What the task requires
With the pictures set aside, reproduce each entry precisely as it reads.

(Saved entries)
######

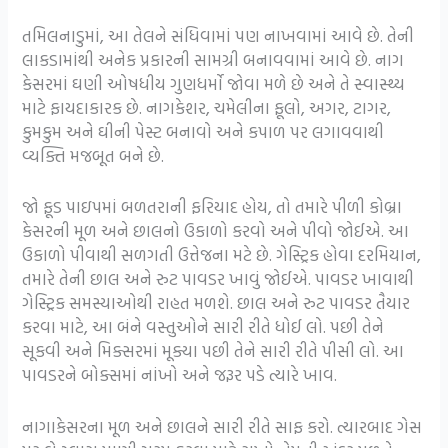
તમિલનાડુમાં, આ તેલને સંધિવામાં પણ નાખવામાં આવે છે. તેની
લાકડામાંથી અનેક પ્રકારની સામગ્રી બનાવવામાં આવે છે. નાગ
કેસરમાં ઘણી ઓષધીય ગુણધર્મો જોવા મળે છે અને તે સ્વાસ્થ્ય
માટે ફાયદાકારક છે. નાગકેશર, ચમેલીના ફૂલો, અગર, ટાગર,
કુમકુમ અને ઘીની પેસ્ટ બનાવો અને કપાળ પર લગાવવાથી
વ્યક્તિ મજબૂત બને છે.
જો ફૂડ પાઇપમાં બળતરાની ફરિયાદ હોય, તો તમારે પીળી કોબ્રા
કેસરની મૂળ અને છાલનો ઉકાળો કરવો અને પીવો જોઈએ. આ
ઉકાળો પીવાથી સળગતી ઉત્તેજના મટે છે. ગેસ્ટ્રિક હોવા દરમિયાન,
તમારે તેની છાલ અને રુટ પાવડર ખાવું જોઈએ. પાવડર ખાવાથી
ગેસ્ટ્રિક સમસ્યાઓથી રાહત મળશે. છાલ અને રુટ પાવડર તૈયાર
કરવા માટે, આ બંને વસ્તુઓને સારી રીતે ધોઈ લો. પછી તેને
સૂકવી અને મિક્સરમાં મૂક્યા પછી તેને સારી રીતે પીસી લો. આ
પાવડરને બોક્સમાં નાંખો અને જરૂર પડે ત્યારે ખાવ.
નાગાકેસરના મૂળ અને છાલને સારી રીતે સાફ કરો. ત્યારબાદ ગેસ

######

Answer box
તમિલનાડુમાં, આ તેલને સંધિવામાં પણ નાખવામાં આવે છે. તેની
લાકડામાંથી અનેક પ્રકારની સામગ્રી બનાવવામાં આવે છે. નાગ
કેસરમાં ઘણી ઓષધીય ગુણધર્મો જોવા મળે છે અને તે સ્વાસ્થ્ય
માટે ફાયદાકારક છે. નાગકેશર, ચમેલીના ફૂલો, અગર, ટાગર,
કુમકુમ અને ઘીની પેસ્ટ બનાવો અને કપાળ પર લગાવવાથી
વ્યક્તિ મજબૂત બને છે.
જો ફૂડ પાઇપમાં બળતરાની ફરિયાદ હોય, તો તમારે પીળી કોબ્રા
કેસરની મૂળ અને છાલનો ઉકાળો કરવો અને પીવો જોઈએ. આ
ઉકાળો પીવાથી સળગતી ઉત્તેજના મટે છે. ગેસ્ટ્રિક હોવા દરમિયાન,
તમારે તેની છાલ અને રુટ પાવડર ખાવું જોઈએ. પાવડર ખાવાથી
ગેસ્ટ્રિક સમસ્યાઓથી રાહત મળશે. છાલ અને રુટ પાવડર તૈયાર
કરવા માટે, આ બંને વસ્તુઓને સારી રીતે ધોઈ લો. પછી તેને
સૂકવી અને મિક્સરમાં મૂક્યા પછી તેને સારી રીતે પીસી લો. આ
પાવડરને બોક્સમાં નાંખો અને જરૂર પડે ત્યારે ખાવ.
નાગાકેસરના મૂળ અને છાલને સારી રીતે સાફ કરો. ત્યારબાદ ગેસ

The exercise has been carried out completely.